UNIVERSITA' DEGLI STUDI DI ROMA "LA SAPIENZA"UNIVERSITA' DEGLI STUDI DI ROMA "LA SAPIENZA"

Apprendimento di significato in reti competitive

FACOLTA' DI PSICOLOGIA
CORSO DI LAUREA IN PSICOLOGIA
INDIRIZZO GENERALE E SPERIMENTALE

A CURA DI
Leandro De Persiis
RELATORE
Eliano Pessa
CORRELATORE
Paolo Renzi

ROMA, 20 marzo 1995


Indice.

Introduzione
PARTE I Il significato
CAPITOLO 1 Il problema del significato
CAPITOLO 2 Considerazioni sul concetto di significato
CAPITOLO 3 La semantica
   
PARTE II Il significato negli organismi artificiali
CAPITOLO 4 Cenni sulle reti neurali
CAPITOLO 5 Artificial Life
CAPITOLO 6 La simulazione
CAPITOLO 7 Conclusioni
 
Bibliografia

 


INTRODUZIONE

Secondo il paradigma dell'Human Information Process, il complesso processo della lettura potrebbe essere visto come una sequenza di analisi di livello via via più complesso, in modo tale che, partendo dalle caratteristiche fisiche dello stimolo, si arrivi al significato di questo. Contemporaneamente si ha modo anche, data la conoscenza che si ha di una data situazione, di influenzare dall'alto, cioè dai livelli più complessi, le decisioni che vengono prese a quelli inferiori, sulle ambiguità a livello semantico, sintattico, o anche fisico che presenta il materiale che si sta leggendo.

Questo paradigma contiene una grande quantità di modelli che si confrontano su vari aspetti di questo processo. I confronti vanno avanti da almeno un paio di decenni, così che c'è un certo accordo su alcuni punti fondamentali e sembra ormai accettato da tutti il modello generale che ho ipersemplificato all'inizio.

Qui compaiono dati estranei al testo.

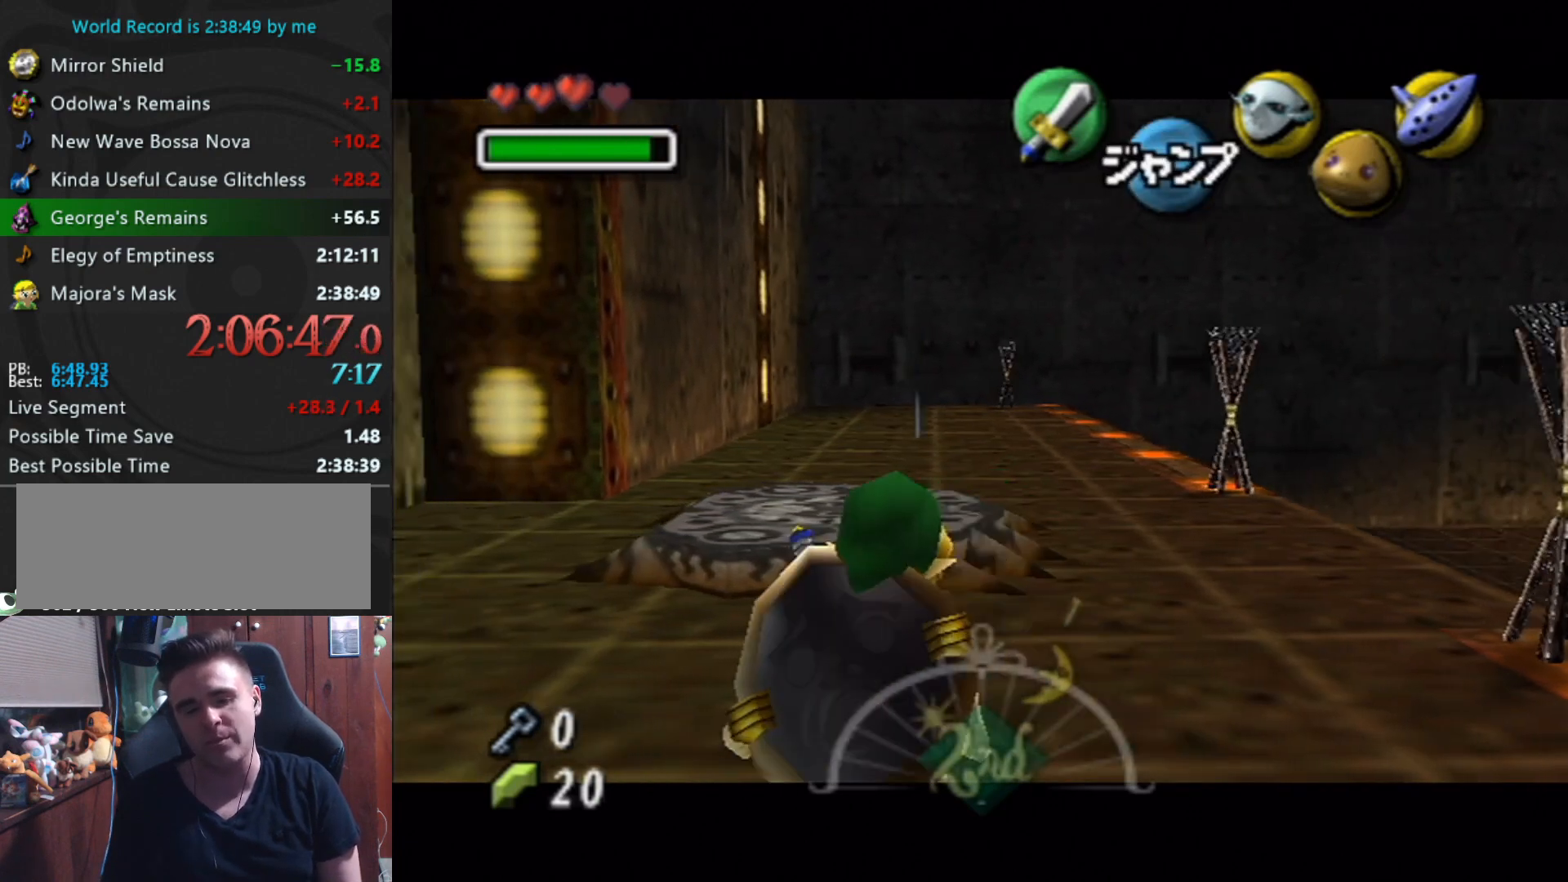
{"buttons": ["L1"], "left_stick": "center", "events": [[200, "left_stick", "center"]]}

Ma nonostante l'analisi che si è fatta dei processi che sottostanno alle varie fasi in cui si è distinto il processo della lettura sembra rimanere fuori il cardine della comprensione: il significato. Infatti a dispetto del fervido dibattito filosofico sul concetto di significato che si è avuto nel nostro secolo in filosofia, la psicologia sembra muoversi ancora senza interrogarsi su di esso ed accettandone di fatto un visione riduttiva che può essere assimilata a quella stoica per cui c'è un isomorfismo tra il linguaggio e la realtà.

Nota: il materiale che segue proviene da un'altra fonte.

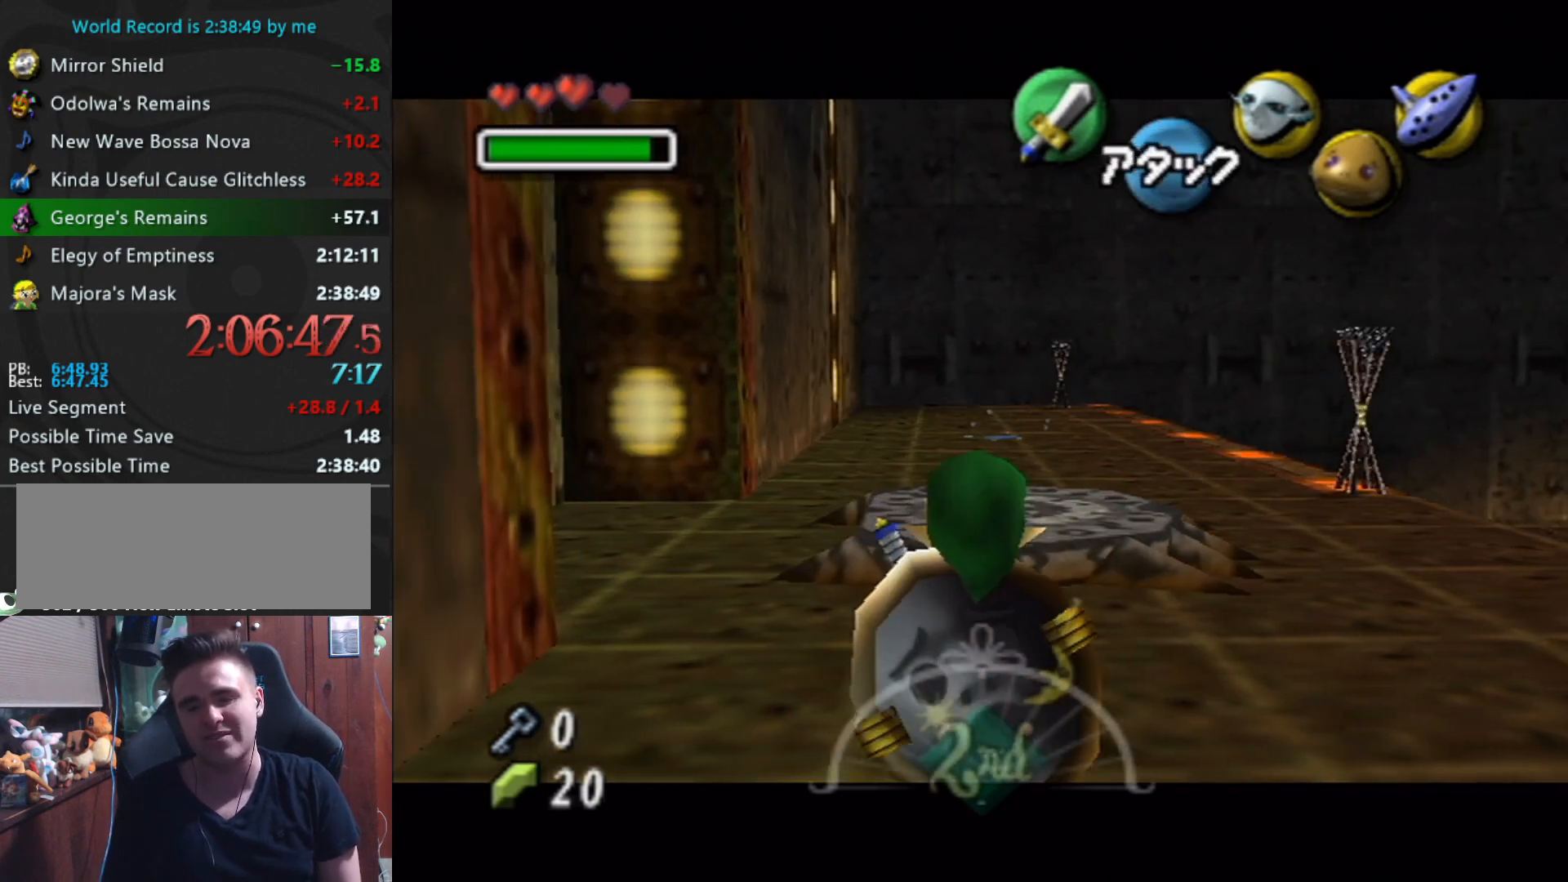
{"buttons": ["L1"], "left_stick": "center", "events": []}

Un termine corrisponde ad un oggetto, si analizzano i processi che portano dalle caratteristiche fisiche dell'oggetto al recupero, da un apposito magazzino, dell'informazione semantica. Viene messo in evidenza da più parti come questo magazzino consista di una fitta rete di interconnessioni tra i vari concetti, o simboli, o significati. Sembrerebbe, anche se non viene mai detto esplicitamente, che il significato emerga, consista proprio di quest'intreccio. Ogni termine ha senso in relazione agli altri. I problemi sorgono quando ci si interroga sulla relazione tra questi termini e la "fisicità" degli oggetti rappresentati. Che relazione c'è tra un oggetto ed il termine che lo rappresenta? E quale relazione possiamo trovare tra un termine ed il suo significato? E cos'è di preciso il significato, cosa intendiamo con questo termine?

Sono domande troppo grandi perché si possa pretendere di dare una risposta definitiva, ma è sicuramente giunto il momento di impostare una risposta, di iniziare un cammino che avvicini alla comprensione di tali questioni.

Il punto fondamentale, ci sembra, è che con la visione simbolico-formale si ritiene che sia la sintassi del linguaggio e comunque delle regole a guidare le decisioni, il ragionamento, certamente queste possono essere tratte a posteriori, ma possono funzionare fino ad un certo punto, con innumerevoli eccezioni, quello che guida le decisioni nella realtà è la semantica. Riteniamo che quando noi ragioniamo non applichiamo delle regole a dei simboli, ma mutiamo il significato che diamo ai termini del ragionamento.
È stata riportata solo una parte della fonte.